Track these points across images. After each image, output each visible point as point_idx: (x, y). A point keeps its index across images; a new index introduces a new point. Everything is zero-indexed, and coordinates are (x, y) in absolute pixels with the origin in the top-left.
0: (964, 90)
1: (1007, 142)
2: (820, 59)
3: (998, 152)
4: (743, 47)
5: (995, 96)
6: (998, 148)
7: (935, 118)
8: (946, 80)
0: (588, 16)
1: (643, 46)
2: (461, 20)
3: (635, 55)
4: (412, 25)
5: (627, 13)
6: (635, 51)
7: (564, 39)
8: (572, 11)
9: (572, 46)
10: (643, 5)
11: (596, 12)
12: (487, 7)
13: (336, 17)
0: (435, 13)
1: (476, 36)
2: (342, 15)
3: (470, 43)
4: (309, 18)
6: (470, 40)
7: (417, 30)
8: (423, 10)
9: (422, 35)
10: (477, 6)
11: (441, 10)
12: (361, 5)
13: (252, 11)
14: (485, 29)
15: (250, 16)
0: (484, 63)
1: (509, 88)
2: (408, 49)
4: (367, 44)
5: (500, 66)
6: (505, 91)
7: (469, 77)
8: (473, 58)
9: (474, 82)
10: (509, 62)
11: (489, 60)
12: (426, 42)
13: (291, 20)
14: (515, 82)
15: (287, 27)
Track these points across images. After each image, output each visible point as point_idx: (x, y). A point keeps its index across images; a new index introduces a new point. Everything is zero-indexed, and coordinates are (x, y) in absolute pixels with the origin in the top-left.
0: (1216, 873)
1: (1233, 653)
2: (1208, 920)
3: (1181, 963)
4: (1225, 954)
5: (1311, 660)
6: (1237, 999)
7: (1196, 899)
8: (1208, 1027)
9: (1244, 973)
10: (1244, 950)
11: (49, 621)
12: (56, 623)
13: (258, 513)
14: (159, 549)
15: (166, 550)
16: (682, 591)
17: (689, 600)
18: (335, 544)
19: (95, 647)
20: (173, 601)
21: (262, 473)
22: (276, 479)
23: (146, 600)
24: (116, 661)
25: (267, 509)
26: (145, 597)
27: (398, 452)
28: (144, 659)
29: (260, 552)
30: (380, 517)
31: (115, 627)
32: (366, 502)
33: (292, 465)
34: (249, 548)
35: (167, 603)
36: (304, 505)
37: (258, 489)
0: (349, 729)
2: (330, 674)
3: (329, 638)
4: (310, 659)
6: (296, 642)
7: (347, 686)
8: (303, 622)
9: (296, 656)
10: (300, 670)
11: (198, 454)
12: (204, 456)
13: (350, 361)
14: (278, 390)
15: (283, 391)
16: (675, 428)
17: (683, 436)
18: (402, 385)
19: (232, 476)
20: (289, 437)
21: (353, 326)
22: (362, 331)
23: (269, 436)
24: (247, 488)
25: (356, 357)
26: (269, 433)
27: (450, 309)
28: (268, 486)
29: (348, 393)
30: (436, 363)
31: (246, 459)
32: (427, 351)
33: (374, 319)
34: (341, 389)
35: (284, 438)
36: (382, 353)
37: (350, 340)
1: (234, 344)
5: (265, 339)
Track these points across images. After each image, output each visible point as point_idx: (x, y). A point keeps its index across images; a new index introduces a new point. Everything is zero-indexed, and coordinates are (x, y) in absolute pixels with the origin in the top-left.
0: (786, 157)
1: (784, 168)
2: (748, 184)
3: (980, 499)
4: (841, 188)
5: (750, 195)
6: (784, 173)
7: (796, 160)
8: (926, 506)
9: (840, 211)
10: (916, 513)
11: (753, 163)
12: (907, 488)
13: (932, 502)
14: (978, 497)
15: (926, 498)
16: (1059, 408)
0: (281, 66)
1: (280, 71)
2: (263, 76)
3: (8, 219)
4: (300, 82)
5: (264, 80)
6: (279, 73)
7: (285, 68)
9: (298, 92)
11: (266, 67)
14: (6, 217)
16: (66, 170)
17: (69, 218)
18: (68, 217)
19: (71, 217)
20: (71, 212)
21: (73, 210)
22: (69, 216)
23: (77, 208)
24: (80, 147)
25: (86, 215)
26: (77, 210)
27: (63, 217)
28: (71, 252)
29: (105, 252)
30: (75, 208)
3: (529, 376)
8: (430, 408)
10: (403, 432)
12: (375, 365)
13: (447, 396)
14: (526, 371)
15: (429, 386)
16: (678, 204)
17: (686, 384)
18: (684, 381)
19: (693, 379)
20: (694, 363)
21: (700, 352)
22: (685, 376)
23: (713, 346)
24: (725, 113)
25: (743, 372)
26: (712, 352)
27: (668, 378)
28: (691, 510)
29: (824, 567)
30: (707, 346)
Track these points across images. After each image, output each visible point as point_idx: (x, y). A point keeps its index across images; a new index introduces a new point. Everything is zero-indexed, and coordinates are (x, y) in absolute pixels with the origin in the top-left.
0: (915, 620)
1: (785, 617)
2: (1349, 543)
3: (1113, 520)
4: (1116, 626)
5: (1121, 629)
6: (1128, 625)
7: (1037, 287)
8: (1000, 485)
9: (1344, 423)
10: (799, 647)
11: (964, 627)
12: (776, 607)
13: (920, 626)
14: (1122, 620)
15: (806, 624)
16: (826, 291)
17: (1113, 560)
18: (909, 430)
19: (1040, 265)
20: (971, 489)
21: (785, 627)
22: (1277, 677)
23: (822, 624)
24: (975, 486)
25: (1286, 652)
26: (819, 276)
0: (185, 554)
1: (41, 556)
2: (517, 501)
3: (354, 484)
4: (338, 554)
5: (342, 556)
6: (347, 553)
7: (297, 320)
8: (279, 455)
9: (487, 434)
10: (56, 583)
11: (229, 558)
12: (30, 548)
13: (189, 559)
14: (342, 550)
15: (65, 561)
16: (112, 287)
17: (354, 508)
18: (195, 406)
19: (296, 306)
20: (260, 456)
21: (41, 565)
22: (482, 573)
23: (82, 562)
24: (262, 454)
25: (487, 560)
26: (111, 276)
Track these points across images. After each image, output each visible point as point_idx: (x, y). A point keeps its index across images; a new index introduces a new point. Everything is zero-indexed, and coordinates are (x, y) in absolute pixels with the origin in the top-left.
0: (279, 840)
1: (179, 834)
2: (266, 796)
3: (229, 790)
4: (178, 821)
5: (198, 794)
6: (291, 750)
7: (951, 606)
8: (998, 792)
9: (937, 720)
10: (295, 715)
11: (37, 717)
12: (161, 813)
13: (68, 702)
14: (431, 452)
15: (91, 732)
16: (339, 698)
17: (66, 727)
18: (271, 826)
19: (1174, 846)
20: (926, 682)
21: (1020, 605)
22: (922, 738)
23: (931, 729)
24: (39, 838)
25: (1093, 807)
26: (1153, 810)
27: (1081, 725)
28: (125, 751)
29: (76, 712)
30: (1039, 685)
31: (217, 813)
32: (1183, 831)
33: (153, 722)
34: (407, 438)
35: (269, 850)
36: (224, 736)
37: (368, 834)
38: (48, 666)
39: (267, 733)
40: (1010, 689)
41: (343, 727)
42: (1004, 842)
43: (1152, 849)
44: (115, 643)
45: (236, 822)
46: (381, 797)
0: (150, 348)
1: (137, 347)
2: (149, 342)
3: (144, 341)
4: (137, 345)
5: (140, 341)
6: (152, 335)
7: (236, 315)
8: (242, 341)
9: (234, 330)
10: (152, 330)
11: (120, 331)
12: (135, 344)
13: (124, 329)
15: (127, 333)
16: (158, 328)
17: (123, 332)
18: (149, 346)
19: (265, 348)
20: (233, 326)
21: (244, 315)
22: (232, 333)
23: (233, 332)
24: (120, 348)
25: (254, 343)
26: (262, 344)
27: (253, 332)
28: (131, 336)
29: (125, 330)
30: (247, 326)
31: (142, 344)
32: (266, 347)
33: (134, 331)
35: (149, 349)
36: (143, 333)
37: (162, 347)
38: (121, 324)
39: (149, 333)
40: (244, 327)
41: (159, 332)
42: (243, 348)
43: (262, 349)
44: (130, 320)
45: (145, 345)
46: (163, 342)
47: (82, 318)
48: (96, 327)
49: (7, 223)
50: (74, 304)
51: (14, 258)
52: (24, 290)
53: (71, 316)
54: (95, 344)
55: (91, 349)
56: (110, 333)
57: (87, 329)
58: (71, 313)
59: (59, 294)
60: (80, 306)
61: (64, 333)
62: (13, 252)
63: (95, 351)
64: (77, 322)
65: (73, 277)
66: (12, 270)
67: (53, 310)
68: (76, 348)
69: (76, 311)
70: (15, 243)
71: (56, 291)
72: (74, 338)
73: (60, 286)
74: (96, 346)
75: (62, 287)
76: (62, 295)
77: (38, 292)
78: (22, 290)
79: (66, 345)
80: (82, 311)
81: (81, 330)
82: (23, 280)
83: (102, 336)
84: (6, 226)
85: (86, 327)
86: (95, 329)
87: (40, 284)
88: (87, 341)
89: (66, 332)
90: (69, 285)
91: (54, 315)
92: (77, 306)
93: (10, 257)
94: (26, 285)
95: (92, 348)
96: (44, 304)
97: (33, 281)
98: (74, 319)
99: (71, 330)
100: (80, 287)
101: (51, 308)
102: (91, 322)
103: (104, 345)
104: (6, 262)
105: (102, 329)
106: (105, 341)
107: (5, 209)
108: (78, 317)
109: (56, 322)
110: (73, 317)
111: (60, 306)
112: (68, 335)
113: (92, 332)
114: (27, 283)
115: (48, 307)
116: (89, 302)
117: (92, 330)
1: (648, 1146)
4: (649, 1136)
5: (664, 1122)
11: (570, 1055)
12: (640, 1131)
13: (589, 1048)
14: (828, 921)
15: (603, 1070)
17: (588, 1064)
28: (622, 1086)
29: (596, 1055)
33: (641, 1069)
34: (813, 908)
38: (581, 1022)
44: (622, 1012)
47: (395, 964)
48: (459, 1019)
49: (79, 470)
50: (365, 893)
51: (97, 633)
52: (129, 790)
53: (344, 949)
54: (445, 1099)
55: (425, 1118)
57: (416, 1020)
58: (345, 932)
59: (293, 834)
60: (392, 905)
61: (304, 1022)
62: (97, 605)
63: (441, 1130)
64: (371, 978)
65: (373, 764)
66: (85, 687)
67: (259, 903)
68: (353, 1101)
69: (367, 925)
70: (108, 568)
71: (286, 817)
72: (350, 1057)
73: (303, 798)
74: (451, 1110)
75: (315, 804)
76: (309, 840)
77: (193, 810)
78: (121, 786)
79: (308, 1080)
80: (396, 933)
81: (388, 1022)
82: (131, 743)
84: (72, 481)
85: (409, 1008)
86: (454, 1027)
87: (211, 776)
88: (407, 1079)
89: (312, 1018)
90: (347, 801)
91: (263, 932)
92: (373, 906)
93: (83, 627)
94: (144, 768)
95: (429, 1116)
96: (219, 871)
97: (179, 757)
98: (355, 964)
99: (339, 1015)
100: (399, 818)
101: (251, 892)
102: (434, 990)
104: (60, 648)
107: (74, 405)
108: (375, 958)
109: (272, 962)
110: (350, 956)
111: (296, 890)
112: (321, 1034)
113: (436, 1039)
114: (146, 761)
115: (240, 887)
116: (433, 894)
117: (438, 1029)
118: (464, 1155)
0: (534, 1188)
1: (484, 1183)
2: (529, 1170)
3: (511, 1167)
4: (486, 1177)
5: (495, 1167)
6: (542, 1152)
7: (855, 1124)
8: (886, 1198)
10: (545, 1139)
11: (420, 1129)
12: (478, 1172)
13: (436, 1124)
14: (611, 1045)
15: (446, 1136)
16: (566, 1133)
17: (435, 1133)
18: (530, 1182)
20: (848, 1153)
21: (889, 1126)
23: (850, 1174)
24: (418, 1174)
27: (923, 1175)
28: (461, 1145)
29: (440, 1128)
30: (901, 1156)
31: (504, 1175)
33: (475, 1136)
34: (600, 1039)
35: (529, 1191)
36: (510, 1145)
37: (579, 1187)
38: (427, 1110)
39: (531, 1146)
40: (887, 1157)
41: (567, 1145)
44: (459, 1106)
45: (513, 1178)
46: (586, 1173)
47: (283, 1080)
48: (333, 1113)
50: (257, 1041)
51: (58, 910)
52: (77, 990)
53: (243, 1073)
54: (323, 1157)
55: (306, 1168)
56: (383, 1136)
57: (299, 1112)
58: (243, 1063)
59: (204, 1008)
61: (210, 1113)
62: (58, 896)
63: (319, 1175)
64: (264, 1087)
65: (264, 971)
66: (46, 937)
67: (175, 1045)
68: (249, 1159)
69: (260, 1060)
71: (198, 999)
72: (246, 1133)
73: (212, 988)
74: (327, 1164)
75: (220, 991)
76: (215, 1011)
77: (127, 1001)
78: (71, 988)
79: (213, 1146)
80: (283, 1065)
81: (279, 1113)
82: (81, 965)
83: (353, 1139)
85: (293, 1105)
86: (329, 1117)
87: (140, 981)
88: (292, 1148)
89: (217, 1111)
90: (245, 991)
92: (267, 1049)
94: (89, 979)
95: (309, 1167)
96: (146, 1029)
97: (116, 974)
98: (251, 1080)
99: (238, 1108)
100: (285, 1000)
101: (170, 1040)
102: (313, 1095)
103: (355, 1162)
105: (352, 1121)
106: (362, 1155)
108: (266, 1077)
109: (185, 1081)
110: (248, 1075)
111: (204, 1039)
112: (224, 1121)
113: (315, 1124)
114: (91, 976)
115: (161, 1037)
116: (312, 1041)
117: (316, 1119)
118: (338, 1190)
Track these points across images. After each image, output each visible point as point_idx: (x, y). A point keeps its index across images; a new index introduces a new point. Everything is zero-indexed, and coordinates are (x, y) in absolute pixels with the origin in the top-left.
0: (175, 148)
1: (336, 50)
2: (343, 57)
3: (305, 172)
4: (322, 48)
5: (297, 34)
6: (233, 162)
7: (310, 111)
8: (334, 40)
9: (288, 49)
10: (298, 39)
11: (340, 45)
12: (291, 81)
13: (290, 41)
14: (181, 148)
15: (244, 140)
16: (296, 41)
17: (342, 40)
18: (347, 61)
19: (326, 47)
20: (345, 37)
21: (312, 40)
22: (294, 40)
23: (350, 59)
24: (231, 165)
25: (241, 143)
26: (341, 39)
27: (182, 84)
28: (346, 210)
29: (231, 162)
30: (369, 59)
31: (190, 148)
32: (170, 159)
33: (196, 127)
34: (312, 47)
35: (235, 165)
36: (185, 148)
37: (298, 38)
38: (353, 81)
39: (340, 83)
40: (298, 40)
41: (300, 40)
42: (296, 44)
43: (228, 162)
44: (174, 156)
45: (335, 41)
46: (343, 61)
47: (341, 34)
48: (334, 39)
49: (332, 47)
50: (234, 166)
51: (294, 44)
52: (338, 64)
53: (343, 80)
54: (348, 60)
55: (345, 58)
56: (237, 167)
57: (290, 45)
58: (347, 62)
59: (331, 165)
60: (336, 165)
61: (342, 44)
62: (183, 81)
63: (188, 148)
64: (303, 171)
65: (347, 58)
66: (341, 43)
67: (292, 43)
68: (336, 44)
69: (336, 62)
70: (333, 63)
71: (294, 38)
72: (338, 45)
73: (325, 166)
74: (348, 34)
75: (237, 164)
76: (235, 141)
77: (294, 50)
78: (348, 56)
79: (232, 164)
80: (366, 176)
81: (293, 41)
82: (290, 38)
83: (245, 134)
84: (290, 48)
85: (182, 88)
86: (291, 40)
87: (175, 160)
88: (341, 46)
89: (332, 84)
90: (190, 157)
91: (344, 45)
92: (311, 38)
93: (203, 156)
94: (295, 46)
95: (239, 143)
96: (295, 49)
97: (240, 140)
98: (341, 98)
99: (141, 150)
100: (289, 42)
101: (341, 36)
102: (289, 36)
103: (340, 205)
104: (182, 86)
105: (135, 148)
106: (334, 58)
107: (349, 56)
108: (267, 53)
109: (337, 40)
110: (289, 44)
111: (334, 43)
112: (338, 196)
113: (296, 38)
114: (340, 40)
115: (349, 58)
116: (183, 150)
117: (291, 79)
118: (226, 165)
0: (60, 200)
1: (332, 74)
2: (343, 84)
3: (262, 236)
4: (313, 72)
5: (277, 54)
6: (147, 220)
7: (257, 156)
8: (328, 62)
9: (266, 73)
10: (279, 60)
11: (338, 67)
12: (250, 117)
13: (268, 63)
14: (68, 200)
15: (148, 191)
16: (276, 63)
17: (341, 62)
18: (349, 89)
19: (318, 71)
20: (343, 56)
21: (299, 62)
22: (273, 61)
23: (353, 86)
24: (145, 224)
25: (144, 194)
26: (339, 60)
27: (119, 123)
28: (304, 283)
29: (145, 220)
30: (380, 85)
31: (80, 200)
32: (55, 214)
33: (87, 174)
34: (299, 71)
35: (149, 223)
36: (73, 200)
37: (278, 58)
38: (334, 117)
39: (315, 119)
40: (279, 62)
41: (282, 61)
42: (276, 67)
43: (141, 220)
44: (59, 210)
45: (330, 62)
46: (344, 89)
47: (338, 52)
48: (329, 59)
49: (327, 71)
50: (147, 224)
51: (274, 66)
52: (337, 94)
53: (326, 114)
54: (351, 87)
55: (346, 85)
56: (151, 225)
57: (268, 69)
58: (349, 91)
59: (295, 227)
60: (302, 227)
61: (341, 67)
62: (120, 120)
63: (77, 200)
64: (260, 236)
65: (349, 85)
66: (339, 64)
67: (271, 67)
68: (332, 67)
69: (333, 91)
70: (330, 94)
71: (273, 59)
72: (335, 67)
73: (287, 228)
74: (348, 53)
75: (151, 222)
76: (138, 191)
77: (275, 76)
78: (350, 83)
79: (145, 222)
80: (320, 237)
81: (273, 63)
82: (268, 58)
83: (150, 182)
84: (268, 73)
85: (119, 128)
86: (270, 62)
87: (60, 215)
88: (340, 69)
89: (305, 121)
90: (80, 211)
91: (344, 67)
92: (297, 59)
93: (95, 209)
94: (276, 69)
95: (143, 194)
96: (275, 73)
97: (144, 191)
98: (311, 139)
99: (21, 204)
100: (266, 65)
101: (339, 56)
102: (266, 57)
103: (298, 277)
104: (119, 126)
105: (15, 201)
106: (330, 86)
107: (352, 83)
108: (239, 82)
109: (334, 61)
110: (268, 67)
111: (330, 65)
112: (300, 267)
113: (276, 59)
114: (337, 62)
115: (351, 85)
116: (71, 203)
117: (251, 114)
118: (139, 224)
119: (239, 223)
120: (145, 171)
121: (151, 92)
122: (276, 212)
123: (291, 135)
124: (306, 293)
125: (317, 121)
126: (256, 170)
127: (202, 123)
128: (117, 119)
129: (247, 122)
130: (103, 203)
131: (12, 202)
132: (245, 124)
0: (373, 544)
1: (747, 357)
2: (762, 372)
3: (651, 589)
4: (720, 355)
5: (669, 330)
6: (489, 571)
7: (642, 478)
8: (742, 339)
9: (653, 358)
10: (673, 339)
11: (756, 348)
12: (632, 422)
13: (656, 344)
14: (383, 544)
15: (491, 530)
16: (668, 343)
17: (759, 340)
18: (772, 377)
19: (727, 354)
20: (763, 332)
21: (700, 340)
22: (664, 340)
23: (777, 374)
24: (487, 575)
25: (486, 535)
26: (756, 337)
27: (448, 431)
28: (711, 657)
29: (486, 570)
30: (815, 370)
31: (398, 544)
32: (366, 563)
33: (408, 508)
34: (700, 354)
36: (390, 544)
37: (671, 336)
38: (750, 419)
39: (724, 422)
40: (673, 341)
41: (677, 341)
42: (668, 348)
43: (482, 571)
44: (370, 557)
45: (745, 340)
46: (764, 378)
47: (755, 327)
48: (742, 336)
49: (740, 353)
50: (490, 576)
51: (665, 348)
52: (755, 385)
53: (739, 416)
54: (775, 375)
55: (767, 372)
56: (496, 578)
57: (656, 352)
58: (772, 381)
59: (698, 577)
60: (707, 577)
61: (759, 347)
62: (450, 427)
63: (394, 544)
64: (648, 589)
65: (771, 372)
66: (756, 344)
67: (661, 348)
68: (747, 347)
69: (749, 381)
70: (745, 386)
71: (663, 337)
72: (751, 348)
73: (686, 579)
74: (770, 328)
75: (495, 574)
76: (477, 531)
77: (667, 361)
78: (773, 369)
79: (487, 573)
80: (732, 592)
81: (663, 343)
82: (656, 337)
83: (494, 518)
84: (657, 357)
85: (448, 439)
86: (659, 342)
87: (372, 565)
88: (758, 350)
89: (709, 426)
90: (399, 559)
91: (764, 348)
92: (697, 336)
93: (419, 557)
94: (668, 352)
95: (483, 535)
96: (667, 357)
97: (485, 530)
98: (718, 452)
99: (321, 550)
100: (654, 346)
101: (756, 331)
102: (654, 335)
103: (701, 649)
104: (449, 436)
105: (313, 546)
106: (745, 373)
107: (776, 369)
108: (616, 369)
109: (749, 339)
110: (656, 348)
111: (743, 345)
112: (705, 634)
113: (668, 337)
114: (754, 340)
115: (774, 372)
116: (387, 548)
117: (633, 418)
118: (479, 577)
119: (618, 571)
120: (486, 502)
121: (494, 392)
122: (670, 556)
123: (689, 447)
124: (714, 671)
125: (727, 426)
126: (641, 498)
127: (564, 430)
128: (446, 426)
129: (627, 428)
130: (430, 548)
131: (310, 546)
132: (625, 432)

What this task involves → Format the data above as a JSON list of strings, one string per line, starting with its first line and going on through the line containing "15: (287, 27)". Leave out any blank lines.

Answer area →
[
  "Track these points across images. After each image, output each visible point as point_idx: (x, y). A point keeps its index across images; a new index introduces a new point. Everything is zero-indexed, and coordinates are (x, y) in absolute pixels with the origin in the top-left.",
  "0: (964, 90)",
  "1: (1007, 142)",
  "2: (820, 59)",
  "3: (998, 152)",
  "4: (743, 47)",
  "5: (995, 96)",
  "6: (998, 148)",
  "7: (935, 118)",
  "8: (946, 80)",
  "0: (588, 16)",
  "1: (643, 46)",
  "2: (461, 20)",
  "3: (635, 55)",
  "4: (412, 25)",
  "5: (627, 13)",
  "6: (635, 51)",
  "7: (564, 39)",
  "8: (572, 11)",
  "9: (572, 46)",
  "10: (643, 5)",
  "11: (596, 12)",
  "12: (487, 7)",
  "13: (336, 17)",
  "0: (435, 13)",
  "1: (476, 36)",
  "2: (342, 15)",
  "3: (470, 43)",
  "4: (309, 18)",
  "6: (470, 40)",
  "7: (417, 30)",
  "8: (423, 10)",
  "9: (422, 35)",
  "10: (477, 6)",
  "11: (441, 10)",
  "12: (361, 5)",
  "13: (252, 11)",
  "14: (485, 29)",
  "15: (250, 16)",
  "0: (484, 63)",
  "1: (509, 88)",
  "2: (408, 49)",
  "4: (367, 44)",
  "5: (500, 66)",
  "6: (505, 91)",
  "7: (469, 77)",
  "8: (473, 58)",
  "9: (474, 82)",
  "10: (509, 62)",
  "11: (489, 60)",
  "12: (426, 42)",
  "13: (291, 20)",
  "14: (515, 82)",
  "15: (287, 27)"
]